Dataset
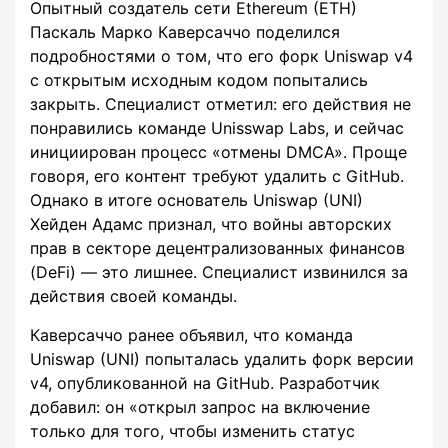
Опытный создатель сети Ethereum (ETH)
Паскаль Марко Каверсаччо поделился
подробностями о том, что его форк Uniswap v4
с открытым исходным кодом попытались
закрыть. Специалист отметил: его действия не
понравились команде Unisswap Labs, и сейчас
инициирован процесс «отмены DMCA». Проще
говоря, его контент требуют удалить c GitHub.
Однако в итоге основатель Uniswap (UNI)
Хейден Адамс признал, что войны авторских
прав в секторе децентрализованных финансов
(DeFi) — это лишнее. Специалист извинился за
действия своей команды.
Каверсаччо ранее объявил, что команда
Uniswap (UNI) попыталась удалить форк версии
v4, опубликованной на GitHub. Разработчик
добавил: он «открыл запрос на включение
только для того, чтобы изменить статус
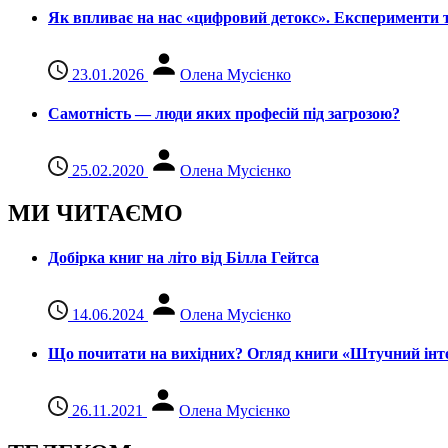
Як впливає на нас «цифровий детокс». Експерименти т
23.01.2026
Олена Мусієнко
Самотність — люди яких професій під загрозою?
25.02.2020
Олена Мусієнко
МИ ЧИТАЄМО
Добірка книг на літо від Білла Гейтса
14.06.2024
Олена Мусієнко
Що почитати на вихідних? Огляд книги «Штучний інте
26.11.2021
Олена Мусієнко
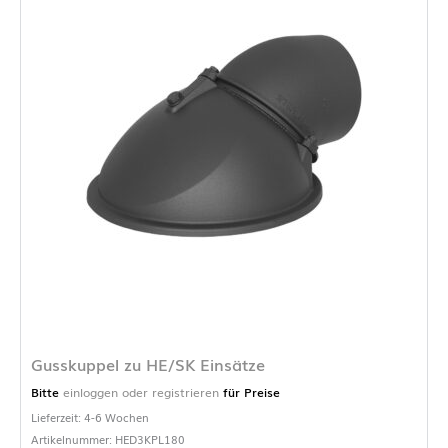
Gusskuppel zu HE/SK Einsätze
Bitte
einloggen oder registrieren
für Preise
Lieferzeit: 4-6 Wochen
Artikelnummer: HED3KPL180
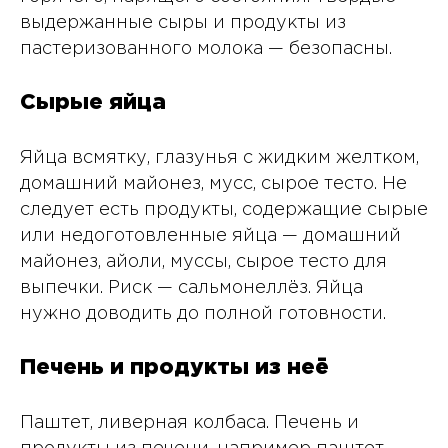
выдержанные сыры и продукты из
пастеризованного молока — безопасны.
Сырые яйца
Яйца всмятку, глазунья с жидким желтком,
домашний майонез, мусс, сырое тесто. Не
следует есть продукты, содержащие сырые
или недоготовленные яйца — домашний
майонез, айоли, муссы, сырое тесто для
выпечки. Риск — сальмонеллёз. Яйца
нужно доводить до полной готовности.
Печень и продукты из неё
Паштет, ливерная колбаса. Печень и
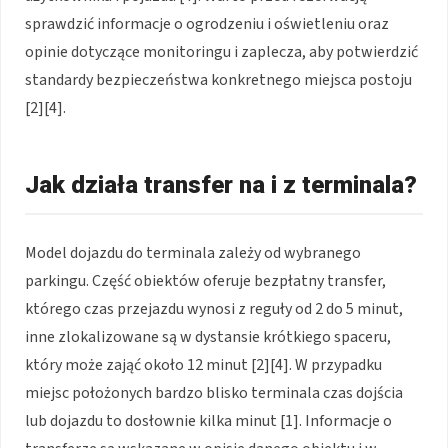
sprawdzić informacje o ogrodzeniu i oświetleniu oraz
opinie dotyczące monitoringu i zaplecza, aby potwierdzić
standardy bezpieczeństwa konkretnego miejsca postoju
[2][4].
Jak działa transfer na i z terminala?
Model dojazdu do terminala zależy od wybranego
parkingu. Część obiektów oferuje bezpłatny transfer,
którego czas przejazdu wynosi z reguły od 2 do 5 minut,
inne zlokalizowane są w dystansie krótkiego spaceru,
który może zająć około 12 minut [2][4]. W przypadku
miejsc położonych bardzo blisko terminala czas dojścia
lub dojazdu to dosłownie kilka minut [1]. Informacje o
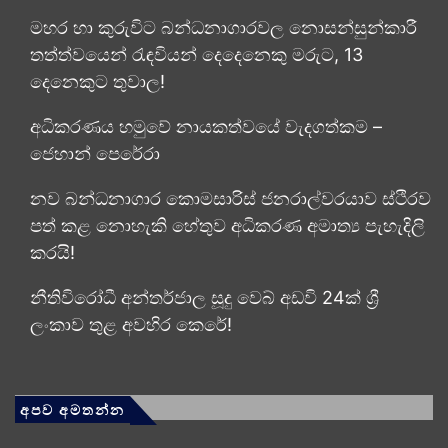
මහර හා කුරුවිට බන්ධනාගාරවල නොසන්සුන්කාරී
තත්ත්වයෙන් රැඳවියන් දෙදෙනෙකු මරුට, 13
දෙනෙකුට තුවාල!
අධිකරණය හමුවේ නායකත්වයේ වැදගත්කම –
ජෙහාන් පෙරේරා
නව බන්ධනාගාර කොමසාරිස් ජනරාල්වරයාව ස්ථිරව
පත් කළ නොහැකි හේතුව අධිකරණ අමාත්‍ය පැහැදිලි
කරයි!
නීතිවිරෝධී අන්තර්ජාල සූදු වෙබ් අඩවි 24ක් ශ්‍රී
ලංකාව තුළ අවහිර කෙරේ!
අපව අමතන්න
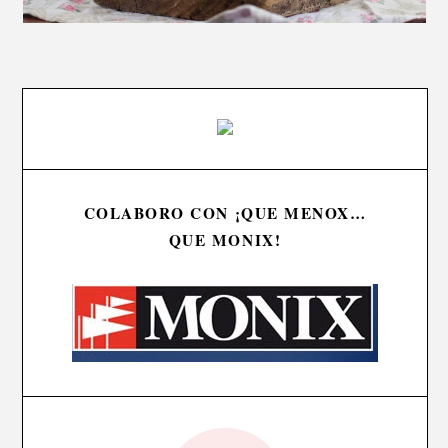
COLABORO CON ¡QUE MENOX…
QUE MONIX!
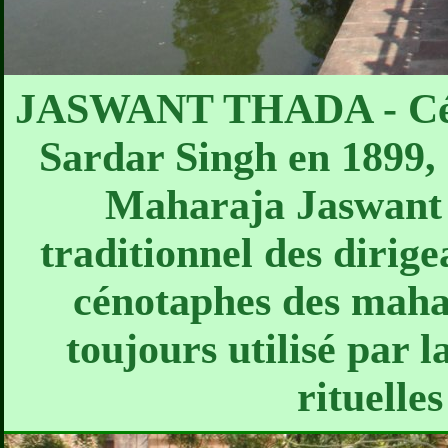
JASWANT THADA - Céno
Sardar Singh en 1899, 
Maharaja Jaswant 
traditionnel des dirige
cénotaphes des mahar
toujours utilisé par l
rituelle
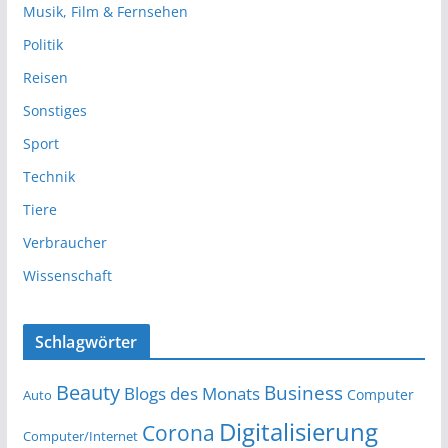
Musik, Film & Fernsehen
Politik
Reisen
Sonstiges
Sport
Technik
Tiere
Verbraucher
Wissenschaft
Schlagwörter
Beauty
Business
Blogs des Monats
Computer
Auto
Digitalisierung
Corona
Computer/Internet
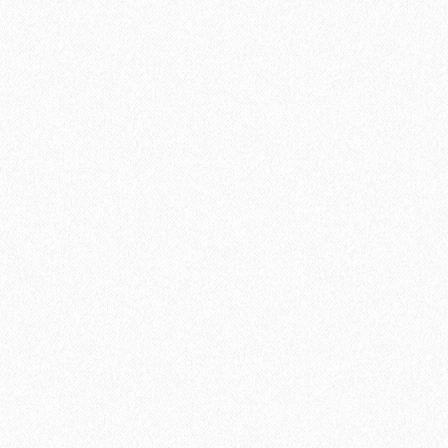
Ламинат Tarkett CINEMA Mерлин
1684₽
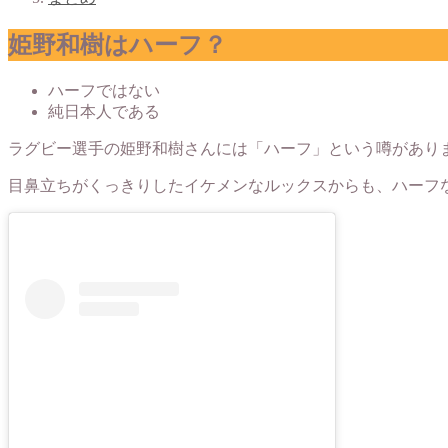
姫野和樹はハーフ？
ハーフではない
純日本人である
ラグビー選手の姫野和樹さんには「ハーフ」という噂があり
目鼻立ちがくっきりしたイケメンなルックスからも、ハーフ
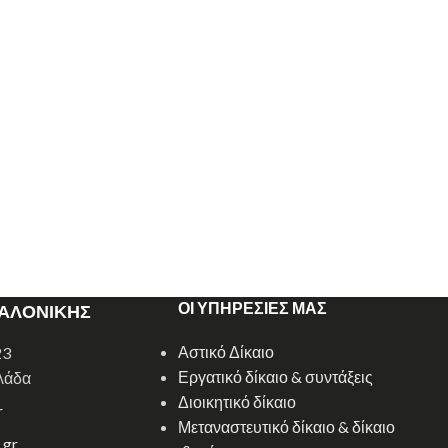
ΟΙ ΥΠΗΡΕΣΙΕΣ ΜΑΣ
ΣΑΛΟΝΙΚΗΣ
Αστικό Δίκαιο
23
Εργατικό δίκαιο & συντάξεις
λάδα
Διοικητικό δίκαιο
r
Μεταναστευτικό δίκαιο & δίκαιο
.gr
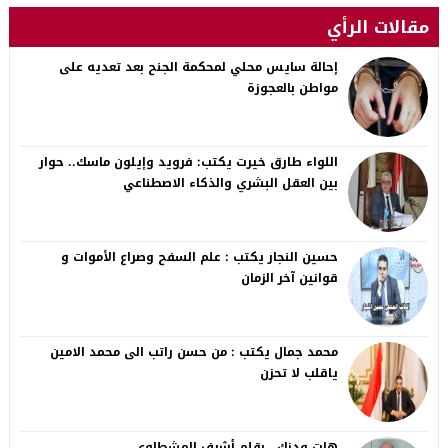
مقالات الرأي
إحالة سايس محلي لمحكمة الجنح بعد تعديه على
مواطن بالعجوزة
اللواء طارق خيرت يكتب: فرويد وإيلون ماسك.. حوار
بين العقل البشري والذكاء الاصطناعي
حسين النجار يكتب : علم السفح وصراع الأموات و
قوانين آخر الزمان
محمد جمال يكتب : من حسن راتب الى محمد الامين
ياقلب لا تحزن
هات ودنك.. بقلم أشرف المشطاوي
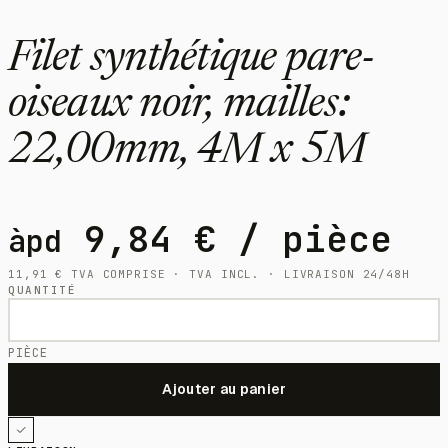
Filet synthétique pare-
oiseaux noir, mailles:
22,00mm, 4M x 5M
9,84
€
/ pièce
àpd
11,91
€
TVA COMPRISE · TVA INCL. · LIVRAISON 24/48H
QUANTITÉ
PIÈCE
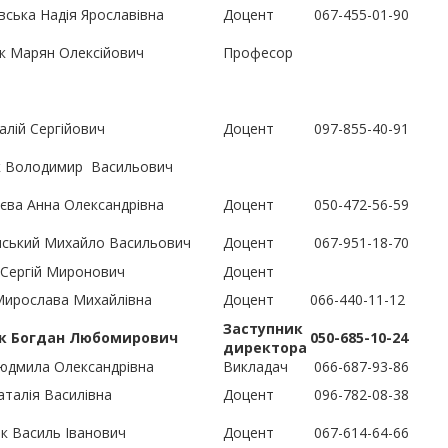
ська Надія Ярославівна
Доцент
067-455-01-90
 Марян Олексійович
Професор
алій Сергійович
Доцент
097-855-40-91
 Володимир Васильович
ва Анна Олександрівна
Доцент
050-472-56-59
ський Михайло Васильович
Доцент
067-951-18-70
Сергій Миронович
Доцент
ирослава Михайлівна
Доцент
066-440-11-12
Заступник
к Богдан Любомирович
050-685-10-24
директора
юдмила Олександрівна
Викладач
066-687-93-86
талія Василівна
Доцент
096-782-08-38
к Василь Іванович
Доцент
067-614-64-66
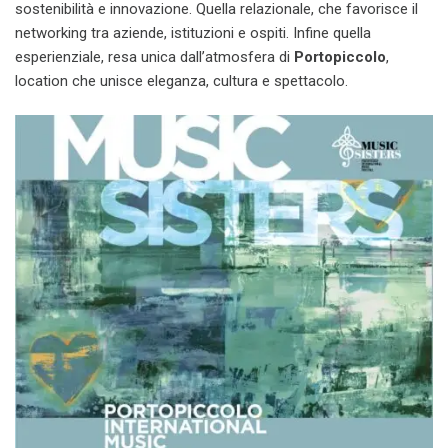
sostenibilità e innovazione. Quella relazionale, che favorisce il
networking tra aziende, istituzioni e ospiti. Infine quella
esperienziale, resa unica dall’atmosfera di
Portopiccolo
,
location che unisce eleganza, cultura e spettacolo.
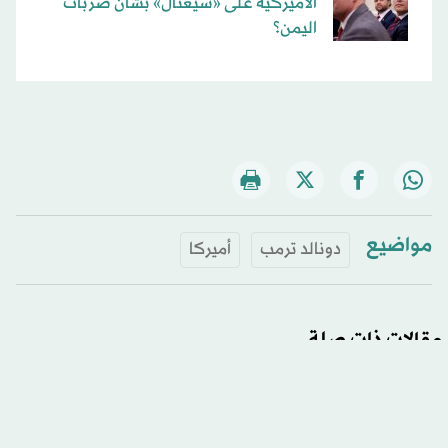
الأميركية على «سيغنال» بشأن ضربات
اليمن؟
مواضيع
دونالد ترمب
أميركا
مقالات ذات صلة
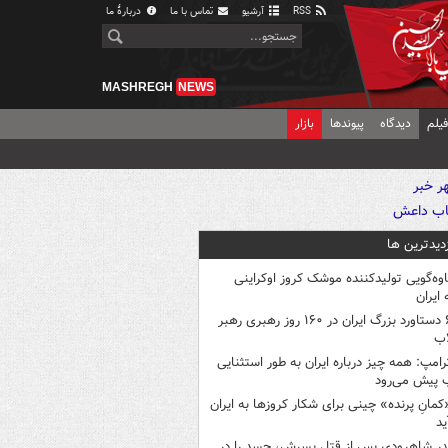
RSS
آرشیو
تماس با ما
دربارهٔ ما
MASHREGH
NEWS
یلم
دیدگاه
پیوندها
بازار
زدیدترین ها
اوه‌گویی تولیدکننده موشک کروز اوکراینی
 ایران
۶ دستاورد بزرگ ایران در ۱۶۰ روز رهبری رهبر
اب
رامپ: همه چیز درباره ایران به طور استثنایی
 پیش می‌رود
کمانِ پرنده» چینی برای شکار کروزها به ایران
ید
در شاهرودی پس از قتل پسرش، جسد را در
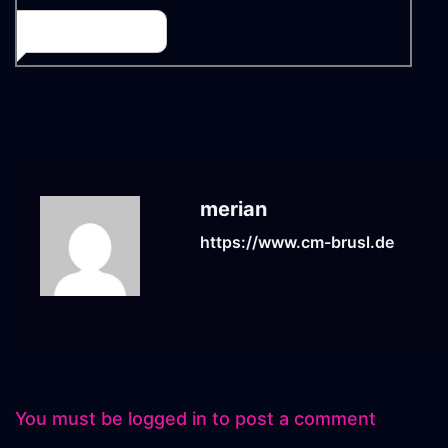
merian
https://www.cm-brusl.de
You must be
logged in
to post a comment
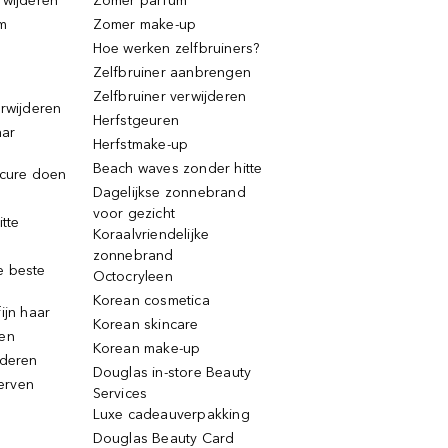
rwijderen
Zomer parfum
m
Zomer make-up
Hoe werken zelfbruiners?
Zelfbruiner aanbrengen
Zelfbruiner verwijderen
erwijderen
Herfstgeuren
aar
Herfstmake-up
Beach waves zonder hitte
icure doen
Dagelijkse zonnebrand
voor gezicht
itte
Koraalvriendelijke
zonnebrand
e beste
Octocryleen
Korean cosmetica
ijn haar
Korean skincare
ren
Korean make-up
jderen
Douglas in-store Beauty
erven
Services
Luxe cadeauverpakking
Douglas Beauty Card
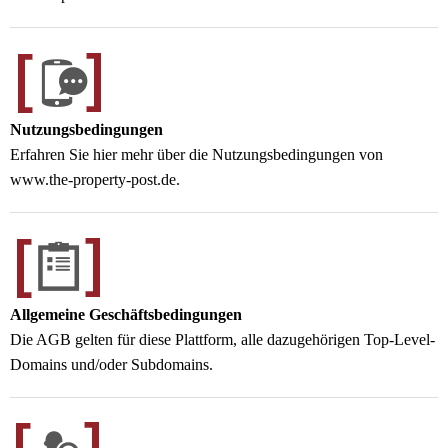
Nutzungsbedingungen
Erfahren Sie hier mehr über die Nutzungsbedingungen von
www.the-property-post.de.
Allgemeine Geschäftsbedingungen
Die AGB gelten für diese Plattform, alle dazugehörigen Top-Level-
Domains und/oder Subdomains.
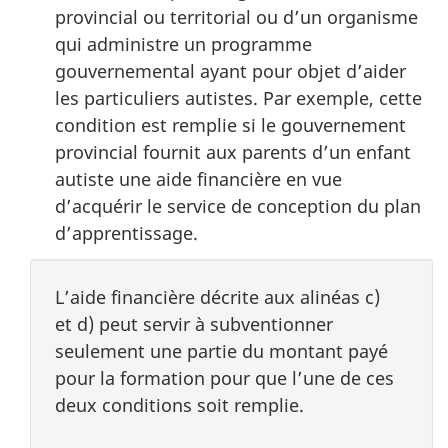
provincial ou territorial ou d’un organisme
qui administre un programme
gouvernemental ayant pour objet d’aider
les particuliers autistes. Par exemple, cette
condition est remplie si le gouvernement
provincial fournit aux parents d’un enfant
autiste une aide financière en vue
d’acquérir le service de conception du plan
d’apprentissage.
L’aide financière décrite aux alinéas c)
et d) peut servir à subventionner
seulement une partie du montant payé
pour la formation pour que l’une de ces
deux conditions soit remplie.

The task
Please copy the part of the data that opens with the line containing "Gusskuppel zu HE/SK Einsätze" and closes with the line containing "Artikelnummer: HED3KPL180", including both of those lines. Reproduce every line without any change.

Result of the task
Gusskuppel zu HE/SK Einsätze
Bitte
einloggen oder registrieren
für Preise
Lieferzeit: 4-6 Wochen
Artikelnummer: HED3KPL180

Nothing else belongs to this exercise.